____ DATASET ENTRIES

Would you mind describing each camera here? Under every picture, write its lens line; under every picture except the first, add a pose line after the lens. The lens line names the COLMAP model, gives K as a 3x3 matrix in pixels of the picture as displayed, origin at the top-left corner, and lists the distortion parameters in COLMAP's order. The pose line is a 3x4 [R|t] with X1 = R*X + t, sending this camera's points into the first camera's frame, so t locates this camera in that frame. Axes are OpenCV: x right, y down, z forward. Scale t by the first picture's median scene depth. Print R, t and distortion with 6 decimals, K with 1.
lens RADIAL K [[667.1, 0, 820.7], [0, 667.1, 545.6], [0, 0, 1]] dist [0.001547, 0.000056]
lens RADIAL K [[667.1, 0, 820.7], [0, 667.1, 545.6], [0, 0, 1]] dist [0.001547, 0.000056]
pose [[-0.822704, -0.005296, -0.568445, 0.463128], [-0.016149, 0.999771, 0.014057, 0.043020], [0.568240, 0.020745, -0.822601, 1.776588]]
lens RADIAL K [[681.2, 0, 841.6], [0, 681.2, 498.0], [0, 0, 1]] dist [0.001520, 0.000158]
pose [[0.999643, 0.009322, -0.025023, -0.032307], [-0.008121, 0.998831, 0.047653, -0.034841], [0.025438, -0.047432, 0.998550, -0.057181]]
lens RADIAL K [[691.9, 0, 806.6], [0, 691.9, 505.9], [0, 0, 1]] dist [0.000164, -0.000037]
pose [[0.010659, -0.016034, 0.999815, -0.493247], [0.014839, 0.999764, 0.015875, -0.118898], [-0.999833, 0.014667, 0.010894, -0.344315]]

________
____ DATASET ENTRIES

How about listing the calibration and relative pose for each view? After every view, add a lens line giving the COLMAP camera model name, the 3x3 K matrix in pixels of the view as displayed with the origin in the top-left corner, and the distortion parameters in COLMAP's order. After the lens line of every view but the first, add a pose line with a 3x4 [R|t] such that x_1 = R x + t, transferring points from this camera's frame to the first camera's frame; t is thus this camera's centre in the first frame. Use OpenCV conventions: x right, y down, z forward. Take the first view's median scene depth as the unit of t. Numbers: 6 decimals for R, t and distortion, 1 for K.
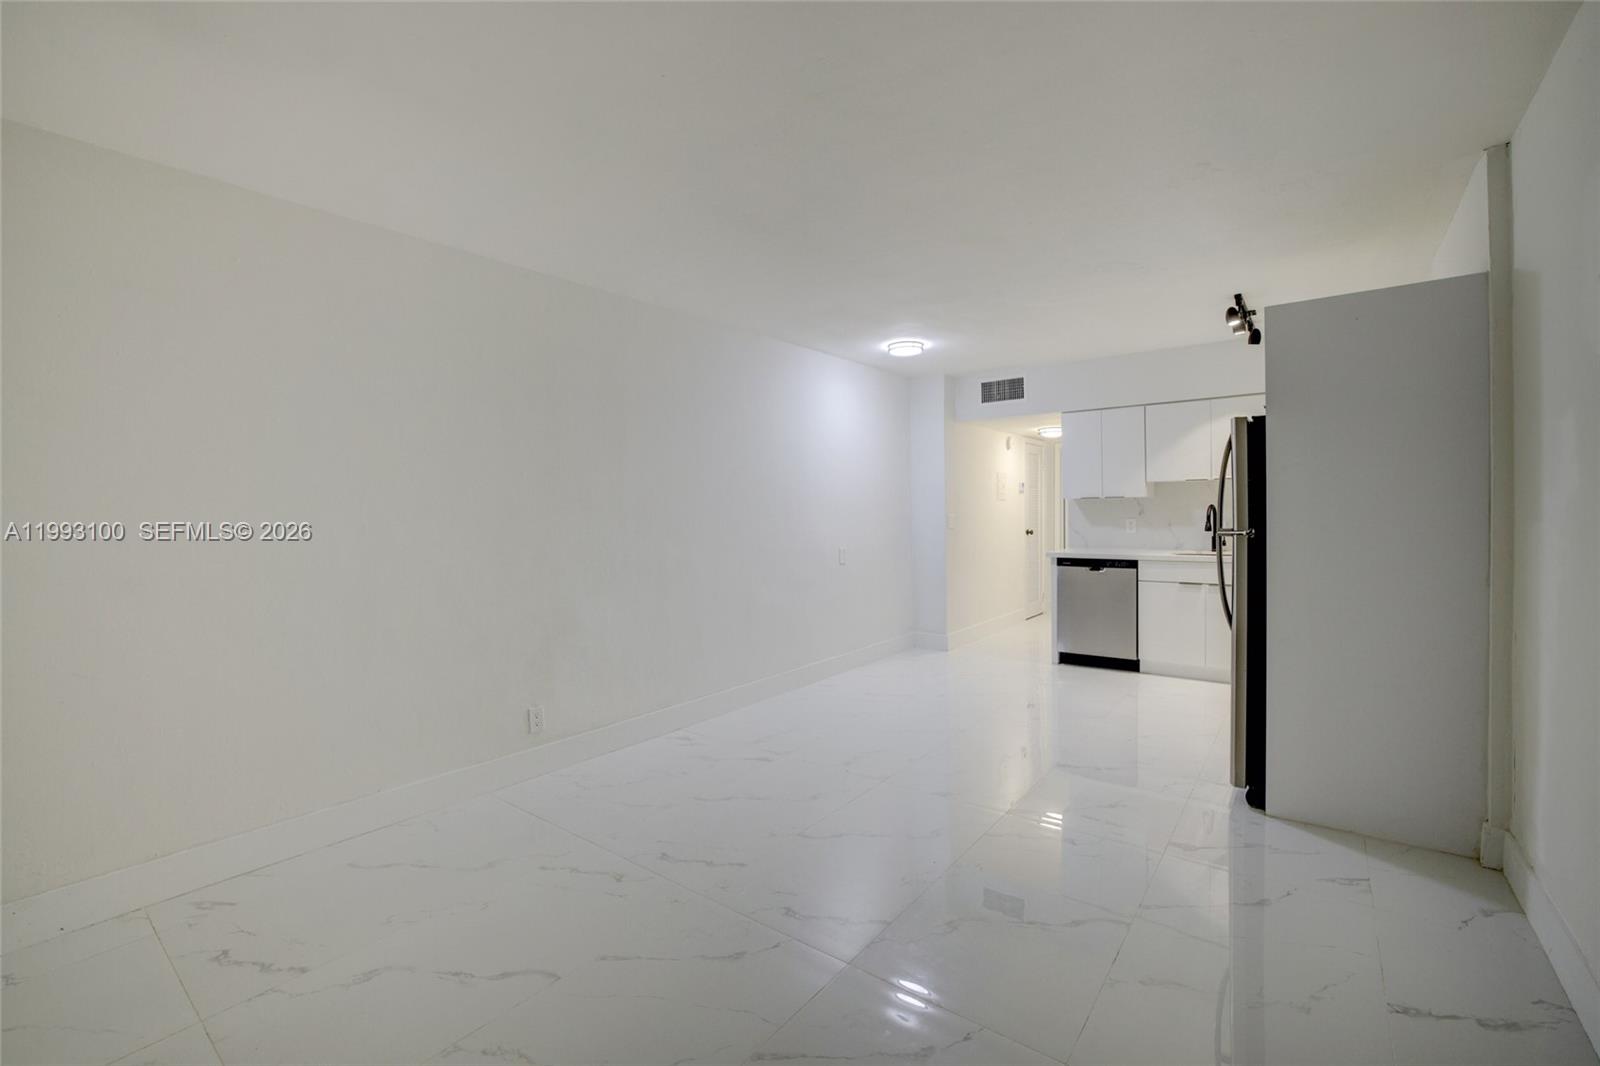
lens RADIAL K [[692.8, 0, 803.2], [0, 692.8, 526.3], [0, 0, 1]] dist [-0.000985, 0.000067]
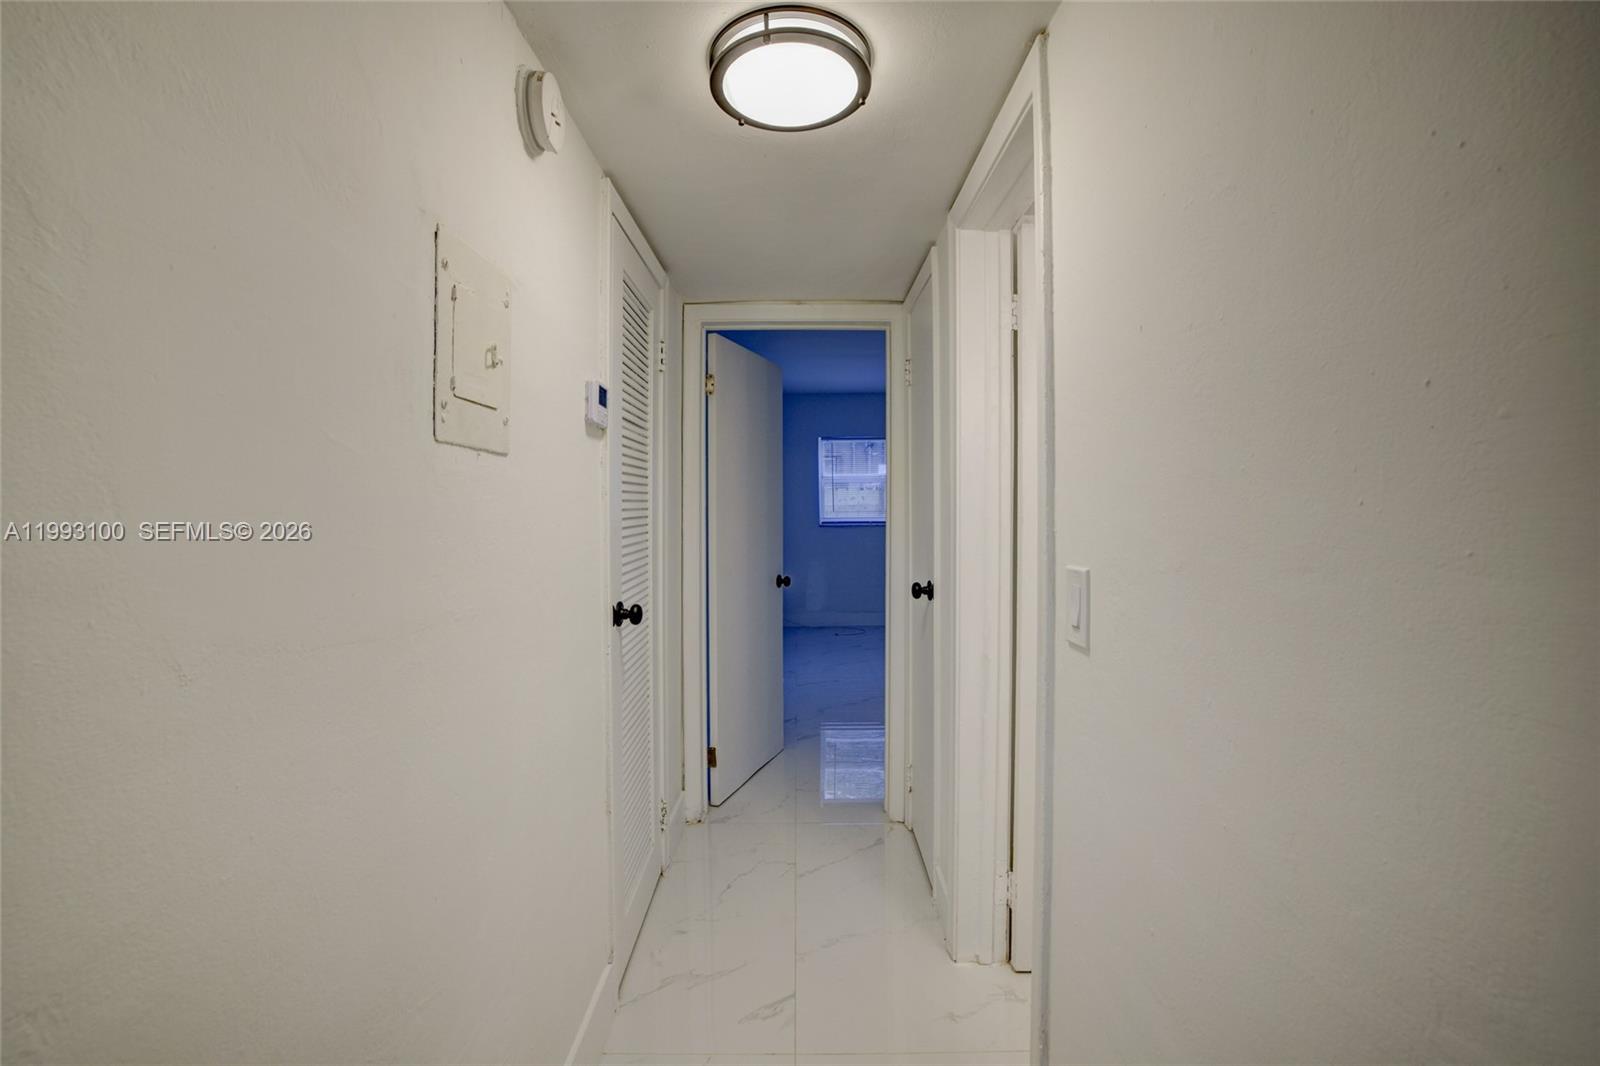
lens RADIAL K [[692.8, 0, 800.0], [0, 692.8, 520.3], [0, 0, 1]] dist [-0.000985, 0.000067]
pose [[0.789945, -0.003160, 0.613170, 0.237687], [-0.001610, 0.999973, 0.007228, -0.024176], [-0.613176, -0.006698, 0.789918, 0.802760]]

________

Find every line in the records above that contains the word "this", and copy each of those lines.

**ANSWER SECTION**
Would you mind describing each camera here? Under every picture, write its lens line; under every picture except the first, add a pose line after the lens. The lens line names the COLMAP model, gives K as a 3x3 matrix in pixels of the picture as displayed, origin at the top-left corner, and lists the distortion parameters in COLMAP's order. The pose line is a 3x4 [R|t] with X1 = R*X + t, sending this camera's points into the first camera's frame, so t locates this camera in that frame. Axes are OpenCV: x right, y down, z forward. Scale t by the first picture's median scene depth. Print R, t and distortion with 6 decimals, K with 1.
How about listing the calibration and relative pose for each view? After every view, add a lens line giving the COLMAP camera model name, the 3x3 K matrix in pixels of the view as displayed with the origin in the top-left corner, and the distortion parameters in COLMAP's order. After the lens line of every view but the first, add a pose line with a 3x4 [R|t] such that x_1 = R x + t, transferring points from this camera's frame to the first camera's frame; t is thus this camera's centre in the first frame. Use OpenCV conventions: x right, y down, z forward. Take the first view's median scene depth as the unit of t. Numbers: 6 decimals for R, t and distortion, 1 for K.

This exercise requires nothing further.